I’m leaving because of the papers
I still read the Western Gazette most weeks. It is probably a grand title for a weekly newspaper that covers south Somerset and north Dorset, but it conveys a sense of place and a sense of rootedness.
The headline stories this week included the funeral of a talented young woman who had been serving in the British army when killed by a roadside bomb at Basra in Iraq. It seemed a terrible waste of life in a war that in the end cannot be won. I did not envy the priest who had to officiate, the woman’s father was a retired senior army officer. There would have had to be the appropriate words, I would have found it difficult to have said the right things, but I know that the priest of the parish will have chosen his words carefully and well. I recognized his name as I read the report – twenty-five years ago, when I was 21, he prepared me for confirmation, a good and a Godly man.
I thought about the past twenty-five years he has spent in a corner of a rural diocese, not an ascent of the ecclesiastical hierarchy, but the fulfilment of a calling to be a faithful shepherd and the sense of having been a part of a community where he was known and loved.

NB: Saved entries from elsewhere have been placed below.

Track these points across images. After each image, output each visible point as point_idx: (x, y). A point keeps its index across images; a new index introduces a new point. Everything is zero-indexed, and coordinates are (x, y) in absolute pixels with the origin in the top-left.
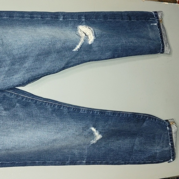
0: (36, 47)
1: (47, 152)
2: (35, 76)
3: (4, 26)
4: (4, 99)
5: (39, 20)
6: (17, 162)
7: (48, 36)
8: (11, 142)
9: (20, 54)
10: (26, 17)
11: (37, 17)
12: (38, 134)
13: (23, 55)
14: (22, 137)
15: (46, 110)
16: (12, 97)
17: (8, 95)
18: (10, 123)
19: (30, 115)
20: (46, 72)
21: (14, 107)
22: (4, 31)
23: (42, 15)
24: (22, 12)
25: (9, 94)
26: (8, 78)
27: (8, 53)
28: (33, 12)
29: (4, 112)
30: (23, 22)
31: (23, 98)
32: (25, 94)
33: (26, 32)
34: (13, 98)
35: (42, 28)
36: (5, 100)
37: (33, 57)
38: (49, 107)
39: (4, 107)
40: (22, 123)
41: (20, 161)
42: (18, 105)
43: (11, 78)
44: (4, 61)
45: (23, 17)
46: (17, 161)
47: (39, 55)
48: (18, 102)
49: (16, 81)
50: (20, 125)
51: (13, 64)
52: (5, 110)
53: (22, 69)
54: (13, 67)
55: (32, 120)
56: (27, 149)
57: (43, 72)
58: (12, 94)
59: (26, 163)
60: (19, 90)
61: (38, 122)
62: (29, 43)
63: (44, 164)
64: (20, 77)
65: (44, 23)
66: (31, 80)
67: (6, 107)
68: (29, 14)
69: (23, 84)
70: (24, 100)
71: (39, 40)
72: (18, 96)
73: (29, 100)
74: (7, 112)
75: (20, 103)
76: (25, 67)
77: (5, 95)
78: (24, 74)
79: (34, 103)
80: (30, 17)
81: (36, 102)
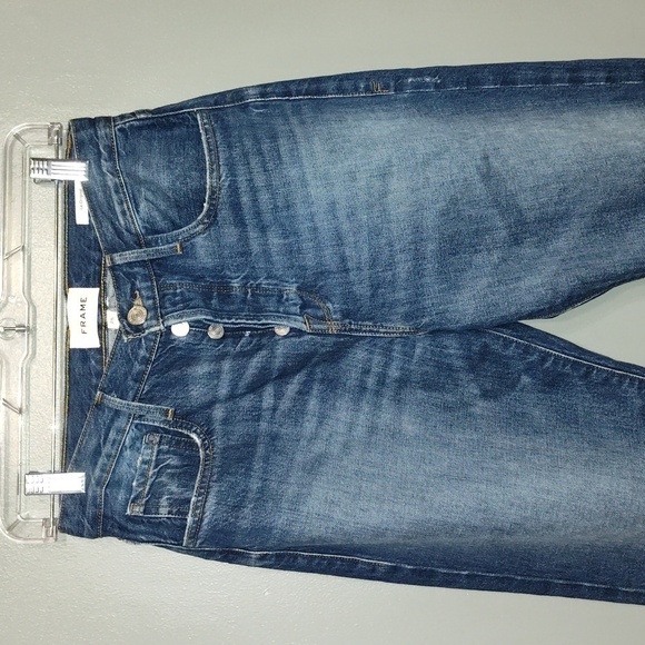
0: (596, 184)
1: (622, 552)
2: (592, 283)
3: (487, 114)
4: (483, 360)
5: (599, 89)
6: (519, 578)
7: (638, 143)
8: (512, 505)
9: (542, 205)
10: (558, 80)
11: (592, 79)
12: (602, 486)
13: (551, 209)
14: (548, 492)
15: (622, 401)
16: (510, 352)
17: (497, 347)
18: (502, 440)
19: (569, 419)
20: (632, 268)
21: (513, 386)
22: (491, 131)
23: (610, 72)
24: (544, 63)
25: (501, 342)
26: (503, 288)
27: (504, 203)
28: (580, 61)
29: (481, 403)
30: (546, 98)
31: (544, 357)
32: (554, 343)
33: (562, 132)
34: (513, 358)
35: (613, 115)
36: (487, 363)
37: (582, 216)
38: (633, 391)
39: (480, 386)
40: (541, 442)
41: (529, 576)
42: (525, 379)
43: (511, 287)
44: (488, 230)
45: (546, 81)
46: (521, 575)
47: (605, 209)
48: (529, 369)
49: (529, 298)
50: (535, 451)
51: (516, 240)
52: (485, 395)
53: (545, 259)
54: (515, 249)
55: (574, 436)
56: (562, 533)
57: (620, 270)
58: (507, 344)
59: (549, 583)
60: (532, 329)
61: (596, 444)
62: (575, 167)
63: (610, 595)
64: (543, 285)
65: (616, 100)
66: (580, 295)
67: (488, 386)
68: (568, 70)
69: (550, 308)
70: (547, 365)
71: (607, 158)
72: (527, 350)
73: (564, 366)
74: (491, 404)
75: (533, 376)
76: (557, 252)
77: (486, 346)
78: (557, 274)
79: (581, 378)
80: (570, 81)
81: (587, 375)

Perhaps the best parishes are those where you open the weekly paper and see the name of the local clergyman, not because he has sought any publicity, but because he is at the heart of the community and the news is about the life of the community.
Dublin is a grand place to live, but there is never that sense of community, there is never a sense of rootedness. The identity of south Co Dublin is so amorphous that it does not merit a genuine local paper. I used to buy the Bray People, but it tends to stop at the county border; we are part of an urban sprawl that lacks the community and identity which characterize rural areas.

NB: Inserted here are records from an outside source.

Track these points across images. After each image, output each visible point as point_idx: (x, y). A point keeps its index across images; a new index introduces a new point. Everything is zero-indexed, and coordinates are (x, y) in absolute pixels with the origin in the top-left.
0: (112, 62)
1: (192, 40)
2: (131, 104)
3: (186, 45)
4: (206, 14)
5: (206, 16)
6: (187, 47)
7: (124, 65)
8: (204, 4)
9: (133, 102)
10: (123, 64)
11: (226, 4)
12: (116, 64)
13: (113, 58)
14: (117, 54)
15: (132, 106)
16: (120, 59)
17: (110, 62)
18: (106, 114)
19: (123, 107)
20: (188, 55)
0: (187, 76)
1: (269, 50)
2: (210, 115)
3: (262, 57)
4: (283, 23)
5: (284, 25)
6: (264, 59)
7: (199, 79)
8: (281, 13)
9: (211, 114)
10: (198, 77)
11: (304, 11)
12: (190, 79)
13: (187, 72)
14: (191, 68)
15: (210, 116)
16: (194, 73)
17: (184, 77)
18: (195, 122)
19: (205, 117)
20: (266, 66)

Talking to a friend who ministers in a parish out beyond the Pale, we discussed a very able colleague who has spent the whole time he has been a Rector in a little country place, perhaps he should be elsewhere, but it was easy to understand why he stayed where he did. If you are in a community where you are known and loved, then why would you want to go somewhere which can’t even support a local paper?
I gave notice a couple of years back that in 2011 I planned to move back to the country. Four more years before going back to big diffident farmers and their eminently practical wives, four more years before engaging again with the rhythm of rural life. Not because I don’t love being here, I do; but because I haven’t a clue how to really engage with the challenges of ministry in an urban setting and because I was trained for ministry in a bygone age, where the priest and his people shared the life of a community and where that life was reflected each Thursday in the pages of the local paper.
I have set my heart on Co Wexford and hope that one day people will pick up the local equivalent of the Western Gazette and say, “There’s old Mr Poulton, I remember him, a decent man”. That will, for me, be success.